The struggle for ownership of the 19th-century sidewheel steamer Central America is a
case in point. Carrying 21 tons of gold from the California gold rush, the ship went
down in a storm off South Carolina in 1857. A treasure-hunting consortium discovered and
claimed the wreck in 1987, and a federal district court backed up their claim under the
law of finds, declaring that the marine insurance companies who underwrote the loss of
the shipment had lost all commercial records of doing so and had thus effectively abandoned
the ship. But a court of appeals reversed the decision, ruling that one could not lightly
presume abandonment, particularly since the technology needed to find and retrieve
goods from the wreck had only recently come into existence. In the end, citing the time,
effort, and money the salvors had sunk into the retrieval, and the care they had taken
in preserving artifacts (which included such delicate goods as cigars and contemporary
newspapers), the appellate court applied the law of salvage to the case and awarded
the salvors 90 percent of the gold bullion and coins pulled from the wreckage.
Salvage vs science
The Central America decision irked many marine archeologists, who pointed out that
not a single archeological report has come out of the operation. This is true of most
excavations by salvors, says Toni Carrell, a marine archeologist who chairs the Advisory
Council for Underwater Archeology.
"If the proof of the pudding is in the eating, the proof of good archeological work
is published results," she says. "But where are the reports? Where are the results?"

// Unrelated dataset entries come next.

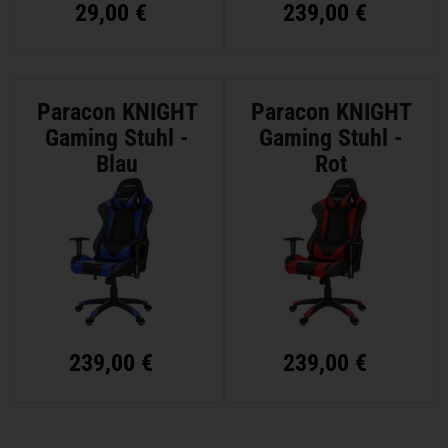
29,00 €
239,00 €
Paracon KNIGHT
Paracon KNIGHT
Gaming Stuhl -
Gaming Stuhl -
Blau
Rot
239,00 €
239,00 €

The only salvor's report that has even slightly approached a real archeological summary,
she says, was one published on a wreck salvaged off Saipan. The goals of research and
archeology simply differ too greatly from those of commerical exploitation. "We
archeologists know we must go slowly, while salvors must work quickly, because they've
got investors backing them who want to see a return through the sale of artifacts," she
says. For her part, Carrell sees no room for compromise: "There's no way that
archeologists and commercial treasure salvors can work together. When the driving
motivation is profit rather than knowledge, archeology always suffers."
The British sloop HMS De Braak
Indeed, many professional archeologists deem salvors little more than tomb robbers,
a feeling that poorly executed salvage operations only fuel. The most notorious of
such operations was the salvage of the HMS De Braak, a 16-gun British sloop
wrecked off the coast of Delaware in 1798. After discovering the wreck using side-scan
sonar in 1984, a salvage group, Sub-Sal, Inc., secured salvage rights and proceeded to
excavate the wreck using a crane, lifting it to the surface and letting artifacts of
inestimable historical value spill overboard. They reportedly threw non-glittering
items, including an extremely rare 18th-century Royal Navy stove, back into the sea.
And they illegally disposed of human remains and violated other federal and state laws.
All told, one writer deemed the excavation "one of the worst maritime archeological
disasters in American history."
The De Braak debacle helped lead to the passing of the Abandoned Shipwrecks Act
(ASA), a 1985 law that enabled states to claim ownership of wrecks located up to three
nautical miles offshore. Such wrecks had to be embedded in submerged lands or coralline
formations owned by the state or rest within areas included in (or deemed eligible for
inclusion in) the National Register of Historic Places.
The luxury steamboat Lady Elgin
The ASA also applies to inland waterways such as rivers and lakes, which initially spelled
bad news for Harry Zych. A Chicago-based salvor, Zych discovered the remains of the Lady
Elgin, a double-decked luxury steamboat that collided with a lumber schooner in
Lake Michigan during a gale in 1860, killing about 380 passengers, including many of
Wisconsin's Democratic elite. (Historians say the wreck contributed to Abraham Lincoln's
victory in that year's presidential election; a Republican, Lincoln carried 56 percent
of the Wisconsin vote.) After the ASA came into force, the State of Illinois tried to
claim ownership of the wreck, but Zych countered by showing that the owners—the CIGNA
insurance company, successor to a company that had paid claims on the wreck—had never
abandoned the Lady Elgin. A federal district court agreed, and in May 1999, after
a 10-year court battle, Zych gained salvage rights to the wreckage and its associated
goods.
While some have unsuccessfully challenged the ASA's constitutionality, the act faced
its gravest challenge in the recent case of the Brother Jonathan. A Gold Rush steamer
that sank off Crescent City, California in 1865 with a cargo of gold, the Brother
Jonathan was found in 1993 by a salvage company, Deep Sea Research, Inc. (DSR). The
State of California claimed it as an abandoned shipwreck in its waters, but like Zych,
DSR convinced the courts that the wreck's insurers, who had transferred their ownership
interest to DSR, had never abandoned the ship, and thus the Brother Jonathan belonged
to DSR. When the state challenged this ruling, the case went to the U.S. Supreme Court,
which ruled that federal courts have jurisdiction in admiralty cases involving shipwrecks
and other artifacts not actually in a state's possession. In March 1999, the two sides
settled, with DSR getting 80 percent of the valuable gold coinage pulled from the wreck.